==== Extracted information ====

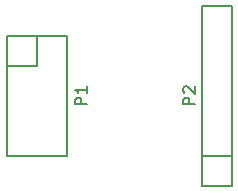
<source format=gto>
G04 #@! TF.FileFunction,Legend,Top*
%FSLAX46Y46*%
G04 Gerber Fmt 4.6, Leading zero omitted, Abs format (unit mm)*
G04 Created by KiCad (PCBNEW (2014-11-17 BZR 5289)-product) date Sun 18 Jan 2015 06:57:41 AM EST*
%MOMM*%
G01*
G04 APERTURE LIST*
%ADD10C,0.100000*%
%ADD11C,0.150000*%
G04 APERTURE END LIST*
D10*
D11*
X139700000Y-104140000D02*
X139700000Y-111760000D01*
X139700000Y-111760000D02*
X144780000Y-111760000D01*
X144780000Y-111760000D02*
X144780000Y-101600000D01*
X144780000Y-101600000D02*
X142240000Y-101600000D01*
X139700000Y-101600000D02*
X139700000Y-104140000D01*
X142240000Y-101600000D02*
X142240000Y-104140000D01*
X142240000Y-104140000D02*
X139700000Y-104140000D01*
X139700000Y-101600000D02*
X142240000Y-101600000D01*
X156210000Y-111760000D02*
X156210000Y-99060000D01*
X156210000Y-99060000D02*
X158750000Y-99060000D01*
X158750000Y-99060000D02*
X158750000Y-111760000D01*
X156210000Y-114300000D02*
X156210000Y-111760000D01*
X156210000Y-111760000D02*
X158750000Y-111760000D01*
X156210000Y-114300000D02*
X158750000Y-114300000D01*
X158750000Y-114300000D02*
X158750000Y-111760000D01*
X146502381Y-107418095D02*
X145502381Y-107418095D01*
X145502381Y-107037142D01*
X145550000Y-106941904D01*
X145597619Y-106894285D01*
X145692857Y-106846666D01*
X145835714Y-106846666D01*
X145930952Y-106894285D01*
X145978571Y-106941904D01*
X146026190Y-107037142D01*
X146026190Y-107418095D01*
X146502381Y-105894285D02*
X146502381Y-106465714D01*
X146502381Y-106180000D02*
X145502381Y-106180000D01*
X145645238Y-106275238D01*
X145740476Y-106370476D01*
X145788095Y-106465714D01*
X155646381Y-107418095D02*
X154646381Y-107418095D01*
X154646381Y-107037142D01*
X154694000Y-106941904D01*
X154741619Y-106894285D01*
X154836857Y-106846666D01*
X154979714Y-106846666D01*
X155074952Y-106894285D01*
X155122571Y-106941904D01*
X155170190Y-107037142D01*
X155170190Y-107418095D01*
X154741619Y-106465714D02*
X154694000Y-106418095D01*
X154646381Y-106322857D01*
X154646381Y-106084761D01*
X154694000Y-105989523D01*
X154741619Y-105941904D01*
X154836857Y-105894285D01*
X154932095Y-105894285D01*
X155074952Y-105941904D01*
X155646381Y-106513333D01*
X155646381Y-105894285D01*
M02*

</source>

====

For the string "APERTURE", go through the entries above and copy each line where it occurs.

▸ Problem solution
G04 APERTURE LIST*
G04 APERTURE END LIST*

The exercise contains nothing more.